У Берии в здании ЦК был теперь новый кабинет, в котором Нугзар еще не бывал, вернее, не кабинет, а анфилада комнат, начинавшихся приемной, продолжавшаяся кабинетом и заканчивающаяся, очевидно, спальней, если опять же не клеткой с ягуаром. Повсюду креслица-рококо, пышные люстры, шторы тяжелого шелка; неизменные три портрета – Ленин, Сталин и Дзержинский.
Нугзара провели прямо в кабинет и оставили одного. Через несколько минут вошел Берия, обменялся с подполковником товарищеским рукопожатием, после чего, оглянувшись, как бы для того, чтобы убедиться в отсутствии посторонних, крепко обнял дружка. Волна тепла окатила Нугзара, смыла всю гадость, свалявшуюся на душе, в том числе совсем недавнюю – мраморное пресс-папье, неподвижное тело некогда любимого дяди... С удивившей его самого доверчивостью он ответил на объятие – вот друг, с ним я не пропаду.
Берия вынул из шкафчика красного дерева великолепный графин коньяку, два хрустальных бокала. После первого глотка тепла в душе еще прибавилось.
– Садись, Нугзар, – показал Берия на софу с ножками в виде грифонов и сел рядом.
Он мало изменился за последние годы, такие рано облысевшие ребята мало меняются с годами, только, конечно, несколько округлился, вернее, что называется, посолиднел. Повороты загадочно поблескивающего пенсне чем-то напоминали Нугзару всеобщего архиврага Троцкого. «На носу очки сияют, буржбузию пугают...»
– Охо-хо, – вздохнул Берия. – Чем больше власти, тем меньше свободы. То ли дело раньше-то, Нугзар, помнишь, с девчонками на «паккарде» и на дачку до утра! Вот были времена! И политические проблемы решали стремительно, по-революционному... Помнишь, Нугзар, как политические проблемы решали?

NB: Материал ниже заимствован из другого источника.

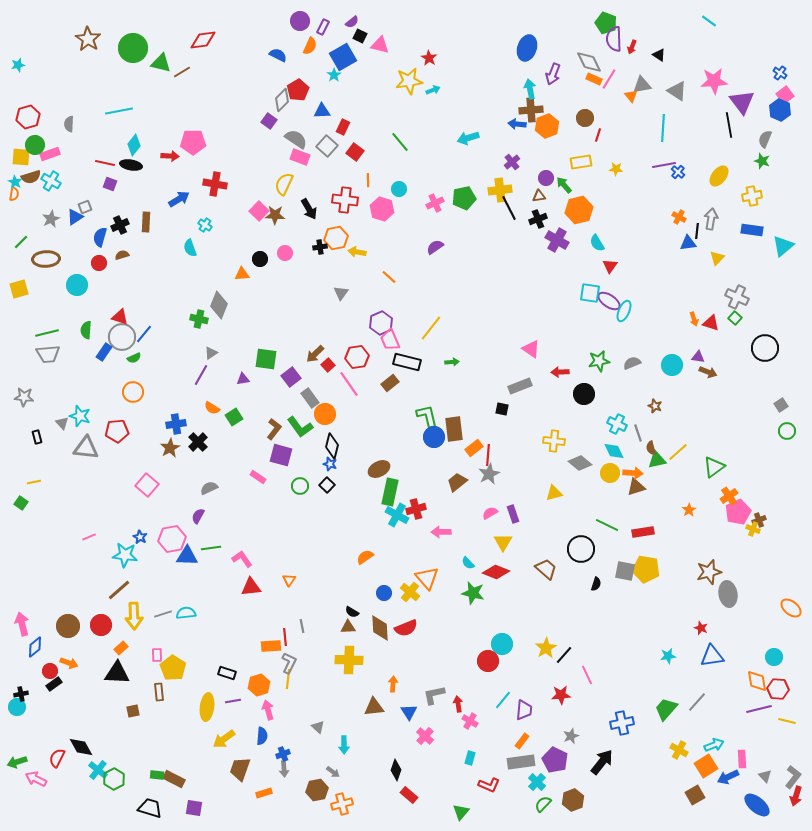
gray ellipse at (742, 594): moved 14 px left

Он вдруг снял пенсне и заглянул в глаза друга далеко не близоруким взглядом, как бы мгновенно напомнил ему тот момент, когда Нугзар с пистолетом в руке распахнул дверь и увидел двух читателей, Ленина на стене и Кахабидзе под ним за столом.
– Да и мужские дела решались весело, Нугзар, а? – продолжил Берия и подпихнул ногу Нугзара своей круглой коленкой. – Впрочем, мы еще и сейчас с тобой ебари что надо, а, Нугзар? Слушай, давай, к черту, хоть на пять минут забудем о делах, давай об общей страсти поговорим, о женщинах, а? Знаешь, Нугзар, хочу тебе кое в чем признаться: люблю русских баб больше всего на свете! Гораздо больше люблю русскую бабу брать, чем какую-нибудь нашу грузинскую княжну. Когда русскую бабу ебешь, кажешься себе завоевателем, а? Обязательно чувствуешь, что ты как будто рабыню ебешь или наемную блядь, верно? Согласен со мной, Нугзар? Интересное явление, правда? Интересно, как вот в этом деле с полукровками получается. К сожалению, никогда не пробовал полукровки, в том смысле, что полурусской, полугрузинки. А у тебя, Нугзар, случайно не было какого-нибудь дела с полукровочкой, а? Не поделишься опытом с товарищем? Что с тобой, Нугзар? Ну, не хочешь, не говори, никто же не заставляет.
Заместитель начальника следственного отдела по особо важным делам Нугзар Ламадзе чувствовал себя в этот момент так, как будто его одновременно швырнули и в котел с кипящей водой, и в ледяную прорубь. Обжигающие и леденящие волны шли не чередой, а одновременно через его тело. Тело окаменело, и в то же время в нем шла бешеная пляска нервов и сосудов. На грани обморока он соскользнул с кожаной поверхности дивана и припал перед Берией на одно колено.
– Лаврентий, прошу тебя! С той единственной ночи в тридцатом году я ни разу ее не видел, ни разу ничего не слышал о ней!
Берия встал с дивана, отошел в глубину кабинета, занялся наполнением бокалов. Нугзар, не вставая с колена, смотрел на его спину, ждал своей участи.
Он, конечно, врал. В 1934 году он приезжал в Москву и встречался с Ниной. Он все о ней знал: она была уже третий год замужем за доктором, известная поэтесса. А все-таки вряд ли забыла она ту ночку, говорил он себе. В это понятие «та ночка» входили для него чуть ли не вся его юность и, уж во всяком случае, весь тот день ранней осени тpидцатого, кульминация приключений молодого абрека: спасение Нины из лап огромного зверя, покушение, убийство назойливого «читателя», ложь, театр, игра, шантаж и, наконец, полное и безраздельное обладание Ниной, словом, «та ночка»!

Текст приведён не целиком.